Goal of the exercise: Would you copy the listing below exactly, keeping the pictures out?

### Input records ###

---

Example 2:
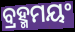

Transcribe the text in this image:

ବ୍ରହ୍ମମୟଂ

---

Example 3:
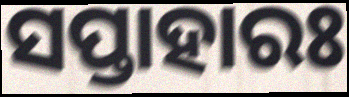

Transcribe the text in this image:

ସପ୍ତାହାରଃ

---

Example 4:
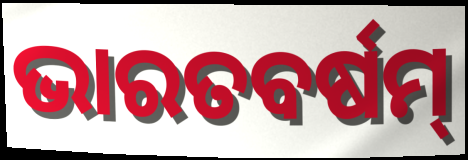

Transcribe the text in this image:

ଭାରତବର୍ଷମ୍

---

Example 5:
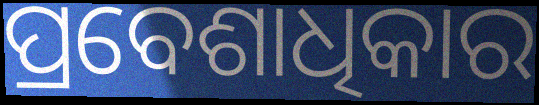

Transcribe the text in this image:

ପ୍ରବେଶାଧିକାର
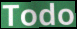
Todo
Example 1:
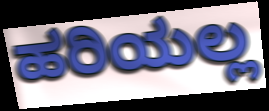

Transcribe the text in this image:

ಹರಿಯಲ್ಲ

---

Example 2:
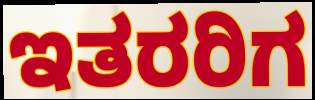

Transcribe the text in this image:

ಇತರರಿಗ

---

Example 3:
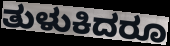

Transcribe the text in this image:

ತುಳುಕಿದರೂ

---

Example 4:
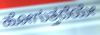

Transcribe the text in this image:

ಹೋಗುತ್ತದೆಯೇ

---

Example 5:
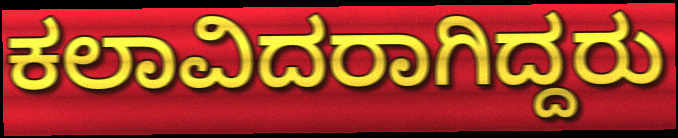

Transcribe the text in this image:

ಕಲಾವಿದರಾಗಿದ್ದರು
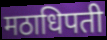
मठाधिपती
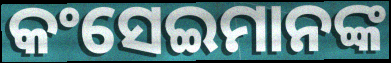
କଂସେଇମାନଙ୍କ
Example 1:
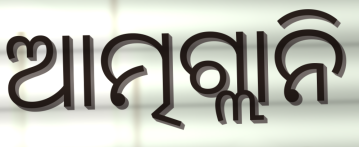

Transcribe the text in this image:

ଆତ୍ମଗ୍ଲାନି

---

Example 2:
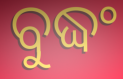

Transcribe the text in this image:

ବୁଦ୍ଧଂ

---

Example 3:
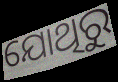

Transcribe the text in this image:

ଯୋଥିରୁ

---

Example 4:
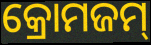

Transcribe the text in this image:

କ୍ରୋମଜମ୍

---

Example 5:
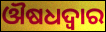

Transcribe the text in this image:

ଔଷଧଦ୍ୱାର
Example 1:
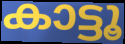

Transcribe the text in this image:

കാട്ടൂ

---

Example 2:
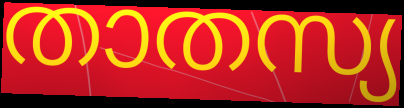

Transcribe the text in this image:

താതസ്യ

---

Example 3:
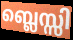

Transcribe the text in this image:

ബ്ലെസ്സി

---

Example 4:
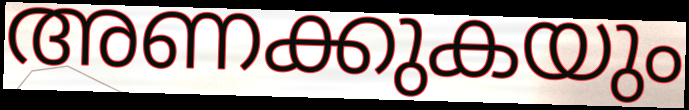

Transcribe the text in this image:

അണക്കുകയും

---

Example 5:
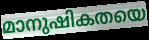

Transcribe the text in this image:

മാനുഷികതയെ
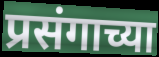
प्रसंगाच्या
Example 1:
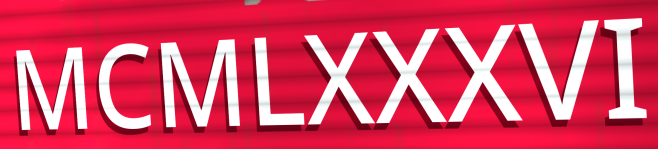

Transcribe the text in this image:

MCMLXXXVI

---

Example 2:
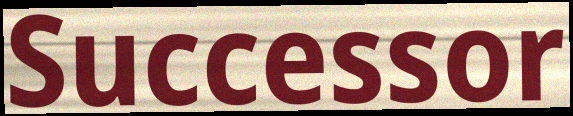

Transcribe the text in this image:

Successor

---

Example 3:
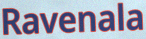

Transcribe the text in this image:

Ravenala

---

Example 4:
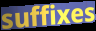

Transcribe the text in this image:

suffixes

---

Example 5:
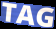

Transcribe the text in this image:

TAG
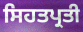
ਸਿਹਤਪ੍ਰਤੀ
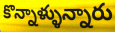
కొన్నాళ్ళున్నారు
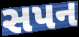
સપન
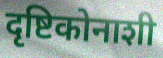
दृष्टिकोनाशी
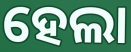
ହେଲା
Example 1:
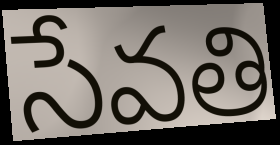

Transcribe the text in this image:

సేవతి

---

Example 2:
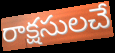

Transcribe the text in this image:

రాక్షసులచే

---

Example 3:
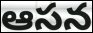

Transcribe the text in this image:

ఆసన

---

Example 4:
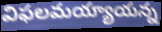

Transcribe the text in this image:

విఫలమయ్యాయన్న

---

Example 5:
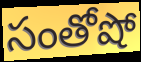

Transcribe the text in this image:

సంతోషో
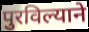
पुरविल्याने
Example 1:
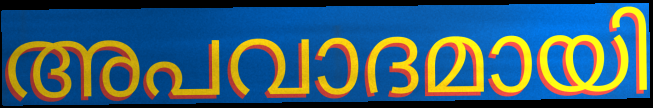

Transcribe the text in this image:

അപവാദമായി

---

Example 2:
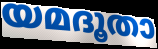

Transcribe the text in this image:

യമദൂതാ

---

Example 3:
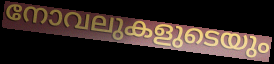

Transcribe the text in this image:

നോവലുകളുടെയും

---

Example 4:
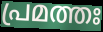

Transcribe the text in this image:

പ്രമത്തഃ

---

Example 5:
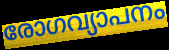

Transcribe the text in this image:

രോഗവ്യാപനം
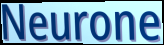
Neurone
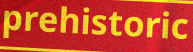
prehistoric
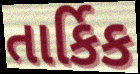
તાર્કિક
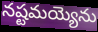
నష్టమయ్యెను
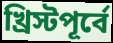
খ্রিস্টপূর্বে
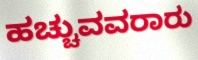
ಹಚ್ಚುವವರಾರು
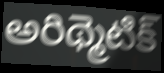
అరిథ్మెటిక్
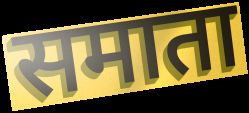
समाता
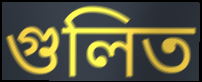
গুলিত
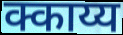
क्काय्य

###

Answer space:
---

Example 2:

Transcribe the text in this image:

ବ୍ରହ୍ମମୟଂ

---

Example 3:

Transcribe the text in this image:

ସପ୍ତାହାରଃ

---

Example 4:

Transcribe the text in this image:

ଭାରତବର୍ଷମ୍

---

Example 5:

Transcribe the text in this image:

ପ୍ରବେଶାଧିକାର
Todo
Example 1:

Transcribe the text in this image:

ಹರಿಯಲ್ಲ

---

Example 2:

Transcribe the text in this image:

ಇತರರಿಗ

---

Example 3:

Transcribe the text in this image:

ತುಳುಕಿದರೂ

---

Example 4:

Transcribe the text in this image:

ಹೋಗುತ್ತದೆಯೇ

---

Example 5:

Transcribe the text in this image:

ಕಲಾವಿದರಾಗಿದ್ದರು
मठाधिपती
କଂସେଇମାନଙ୍କ
Example 1:

Transcribe the text in this image:

ଆତ୍ମଗ୍ଲାନି

---

Example 2:

Transcribe the text in this image:

ବୁଦ୍ଧଂ

---

Example 3:

Transcribe the text in this image:

ଯୋଥିରୁ

---

Example 4:

Transcribe the text in this image:

କ୍ରୋମଜମ୍

---

Example 5:

Transcribe the text in this image:

ଔଷଧଦ୍ୱାର
Example 1:

Transcribe the text in this image:

കാട്ടൂ

---

Example 2:

Transcribe the text in this image:

താതസ്യ

---

Example 3:

Transcribe the text in this image:

ബ്ലെസ്സി

---

Example 4:

Transcribe the text in this image:

അണക്കുകയും

---

Example 5:

Transcribe the text in this image:

മാനുഷികതയെ
प्रसंगाच्या
Example 1:

Transcribe the text in this image:

MCMLXXXVI

---

Example 2:

Transcribe the text in this image:

Successor

---

Example 3:

Transcribe the text in this image:

Ravenala

---

Example 4:

Transcribe the text in this image:

suffixes

---

Example 5:

Transcribe the text in this image:

TAG
ਸਿਹਤਪ੍ਰਤੀ
కొన్నాళ్ళున్నారు
સપન
दृष्टिकोनाशी
ହେଲା
Example 1:

Transcribe the text in this image:

సేవతి

---

Example 2:

Transcribe the text in this image:

రాక్షసులచే

---

Example 3:

Transcribe the text in this image:

ఆసన

---

Example 4:

Transcribe the text in this image:

విఫలమయ్యాయన్న

---

Example 5:

Transcribe the text in this image:

సంతోషో
पुरविल्याने
Example 1:

Transcribe the text in this image:

അപവാദമായി

---

Example 2:

Transcribe the text in this image:

യമദൂതാ

---

Example 3:

Transcribe the text in this image:

നോവലുകളുടെയും

---

Example 4:

Transcribe the text in this image:

പ്രമത്തഃ

---

Example 5:

Transcribe the text in this image:

രോഗവ്യാപനം
Neurone
prehistoric
તાર્કિક
నష్టమయ్యెను
খ্রিস্টপূর্বে
ಹಚ್ಚುವವರಾರು
అరిథ్మెటిక్
समाता
গুলিত
क्काय्य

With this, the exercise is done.